Die Leute sind wohl hier auf Kyushu geselliger als andernorts in Japan. Am Dienstag überholt mich ein älterer Mann auf seinem Motorrad. Wenige hundert Meter weiter wartet er am Strassenrand auf mich und gibt mir heftig Handzeichen. Ich halte an. Er zerrt mich in den Landen. Ich solle mir auf seine Rechnung etwas Essbares aussuchen. Wieder draussen, muss ich natürlich noch einige Fragen beantworten. Zwischen uns steht nur mein Japanisch-Wörterbuch, in dem ich eifrig blättere. Bevor ich am nächsten Tag Nagasaki erreiche, hält mich schon wieder jemand an, diesmal ein junger Mann. Es spendet Kaffee und telefoniert für mich.

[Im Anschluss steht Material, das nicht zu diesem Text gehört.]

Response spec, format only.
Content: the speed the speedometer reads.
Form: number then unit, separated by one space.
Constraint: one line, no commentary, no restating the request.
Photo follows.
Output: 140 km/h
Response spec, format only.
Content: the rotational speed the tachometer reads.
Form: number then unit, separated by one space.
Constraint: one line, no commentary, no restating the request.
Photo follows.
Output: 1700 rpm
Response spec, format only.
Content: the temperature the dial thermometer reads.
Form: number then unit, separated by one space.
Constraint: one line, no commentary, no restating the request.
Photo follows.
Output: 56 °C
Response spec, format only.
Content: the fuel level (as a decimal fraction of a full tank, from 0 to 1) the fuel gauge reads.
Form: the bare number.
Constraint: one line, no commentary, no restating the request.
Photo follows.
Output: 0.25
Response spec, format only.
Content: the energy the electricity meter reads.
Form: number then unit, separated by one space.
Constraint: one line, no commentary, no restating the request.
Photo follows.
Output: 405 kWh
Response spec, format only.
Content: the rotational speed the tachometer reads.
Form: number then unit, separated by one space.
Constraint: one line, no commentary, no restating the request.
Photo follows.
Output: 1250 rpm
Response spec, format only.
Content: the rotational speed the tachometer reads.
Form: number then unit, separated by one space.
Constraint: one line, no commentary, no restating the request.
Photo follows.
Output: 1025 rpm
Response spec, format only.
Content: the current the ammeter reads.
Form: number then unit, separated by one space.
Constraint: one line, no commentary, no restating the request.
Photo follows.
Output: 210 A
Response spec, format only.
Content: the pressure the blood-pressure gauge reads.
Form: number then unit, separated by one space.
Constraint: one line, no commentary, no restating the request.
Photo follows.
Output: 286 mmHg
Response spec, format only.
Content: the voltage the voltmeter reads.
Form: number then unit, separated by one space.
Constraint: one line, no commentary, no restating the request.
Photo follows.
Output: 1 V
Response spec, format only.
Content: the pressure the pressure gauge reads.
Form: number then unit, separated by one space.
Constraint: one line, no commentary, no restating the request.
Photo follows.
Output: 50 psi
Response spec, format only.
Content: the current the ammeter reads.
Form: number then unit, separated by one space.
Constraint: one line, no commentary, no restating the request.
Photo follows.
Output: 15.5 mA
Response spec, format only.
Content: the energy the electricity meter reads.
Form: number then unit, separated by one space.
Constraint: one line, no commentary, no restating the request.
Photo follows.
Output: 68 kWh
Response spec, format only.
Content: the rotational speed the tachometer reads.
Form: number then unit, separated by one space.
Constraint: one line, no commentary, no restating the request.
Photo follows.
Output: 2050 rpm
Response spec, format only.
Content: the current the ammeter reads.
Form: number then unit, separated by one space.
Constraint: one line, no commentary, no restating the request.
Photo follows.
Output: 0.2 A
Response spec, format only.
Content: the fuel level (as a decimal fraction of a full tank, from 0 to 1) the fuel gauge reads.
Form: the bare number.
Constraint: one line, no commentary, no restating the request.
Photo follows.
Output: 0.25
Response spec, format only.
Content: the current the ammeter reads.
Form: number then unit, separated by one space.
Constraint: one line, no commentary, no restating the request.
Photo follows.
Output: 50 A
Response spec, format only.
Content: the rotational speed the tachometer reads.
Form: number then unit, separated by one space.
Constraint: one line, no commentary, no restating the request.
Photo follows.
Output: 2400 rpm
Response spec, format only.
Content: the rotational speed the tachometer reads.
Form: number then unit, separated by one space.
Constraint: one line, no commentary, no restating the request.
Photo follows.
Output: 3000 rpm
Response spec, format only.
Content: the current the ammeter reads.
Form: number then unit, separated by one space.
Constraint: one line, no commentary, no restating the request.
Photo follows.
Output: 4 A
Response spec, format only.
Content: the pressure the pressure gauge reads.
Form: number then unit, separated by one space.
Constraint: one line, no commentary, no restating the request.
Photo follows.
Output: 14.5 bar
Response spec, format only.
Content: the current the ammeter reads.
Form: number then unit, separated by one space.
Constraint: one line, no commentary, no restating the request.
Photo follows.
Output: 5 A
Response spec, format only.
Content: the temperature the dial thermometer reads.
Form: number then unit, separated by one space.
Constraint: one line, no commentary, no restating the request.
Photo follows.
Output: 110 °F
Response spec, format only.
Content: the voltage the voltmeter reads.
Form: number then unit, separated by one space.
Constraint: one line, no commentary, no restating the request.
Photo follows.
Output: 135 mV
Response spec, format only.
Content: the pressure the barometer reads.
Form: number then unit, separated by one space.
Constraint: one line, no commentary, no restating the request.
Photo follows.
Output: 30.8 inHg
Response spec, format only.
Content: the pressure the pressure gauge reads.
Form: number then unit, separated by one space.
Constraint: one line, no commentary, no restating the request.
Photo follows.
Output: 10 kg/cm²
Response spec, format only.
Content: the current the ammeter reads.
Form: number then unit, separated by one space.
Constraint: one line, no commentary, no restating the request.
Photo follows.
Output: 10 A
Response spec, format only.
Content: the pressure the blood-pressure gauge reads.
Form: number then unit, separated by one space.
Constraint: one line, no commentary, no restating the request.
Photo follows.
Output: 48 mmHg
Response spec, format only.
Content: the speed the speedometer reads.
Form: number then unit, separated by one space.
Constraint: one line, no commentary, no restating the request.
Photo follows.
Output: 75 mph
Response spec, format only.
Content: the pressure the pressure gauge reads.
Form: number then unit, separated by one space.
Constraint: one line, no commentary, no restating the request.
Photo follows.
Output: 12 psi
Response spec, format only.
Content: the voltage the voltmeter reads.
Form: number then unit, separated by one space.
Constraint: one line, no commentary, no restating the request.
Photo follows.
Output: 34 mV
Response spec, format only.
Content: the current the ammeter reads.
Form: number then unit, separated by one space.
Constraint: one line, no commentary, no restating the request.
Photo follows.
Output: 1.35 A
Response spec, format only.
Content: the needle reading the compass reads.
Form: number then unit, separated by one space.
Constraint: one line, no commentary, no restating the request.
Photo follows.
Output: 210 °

Irgendwo habe ich einmal etwas von einer Schiffsverbindung zwischen Nagasaki und Shanghai gelesen, aber die Information nicht weiter überprüft. Ja, die habe es früher mal gegeben, sagt man mir im Fährhafen. Und was nun? Einige Abklärungen ergeben, dass aller Passagier- und Güterverkehr nach China heute über Osaka abgewickelt wird. Alles zurückfahren? Das darf doch nicht wahr sein. Ich will mich noch am gleichen Tag auf den Weg machen, doch als ich vor dem nächsten Laden im Regen mein Weissbrot kaue, bietet mir schon wieder jemand Kost und Logis zum Nulltarif an. Zum Abendessen gibt es bei der Katzennärrin die Lieblingsspeise ihres Mannes: Pizza. Nachdem ich eine der Katzen aus dem Schrank in meinem Zimmer befreit habe, verbringen wir beide eine ruhige Nacht.
Weinigstens wähle ich zurück nach Fukuoka einen anderen Weg. Für die Nacht auf den Freitag erwische ich ein erwähnenswertes Plätzchen fürs Zelt; inmitten niedriger Föhren auf einem breiten Streifen zwischen Hauptstrasse und rauschender Brandung. Inzwischen habe ich noch eine andere Lösung für mein Routen-Problem ausgetüftelt. Eigentlich wollte ich ja schon immer mal nach Korea, und von dort fahren gemäss meinem China-Ratgeber jede Menge Schiffe ins Reiche der Mitte.
Am kommenden Nachmittag spreche ich wieder bei meinem Fukuoka-Gastgeber vor. Das nächste Schiff nach Korea läuft in drei Tagen aus, finden wir heraus. Bis dahin könne die kleine Wohnung, in der er und sein Geschäftspartner sich eine Matratze und einen Teppich teilen, auch mich noch aufnehmen, meint er, schliesslich sei sein Bett ja nachts frei. Und so komme ich dann in den Genuss noch mehr japanischer Küche und beweise ausserdem, dass man in einem Reiskocher auch italienische Pasta warmstellen kann.
Als ich am Montag, 10. Januar gegen Mittag meine Fahrkarte besorge, erfahre ich, dass ich schon bald wieder im Hafen sein sollte. Noch schnell alles mögliche erledigen und Abschied nehmen. Während ich im Passagiergebäude auf die Türöffnung warte, sagen sich zwei Koreanerinnen gehörig die Meinung, und zwar bühnenreif und lange genug, dass sich eine Schar von Zuschauern ansammeln kann. Etwas später, auf dem Schiff, kette ich das Fahrrad an die Reling und suche meine Unterkunft. Man legt sich in den mit brusthohen Wänden getrennten Räumen nach japanischem Stil auf den leicht erhöhten Teppichboden. Mein Acht-Personen-Abteil ist mit fünf Koreanerinnen und einem Koreaner samt Bergen von Gepäck schon mehr als voll. Entsprechend wenig Freude haben die Leute am neuen Gast, der sich noch ankündigt.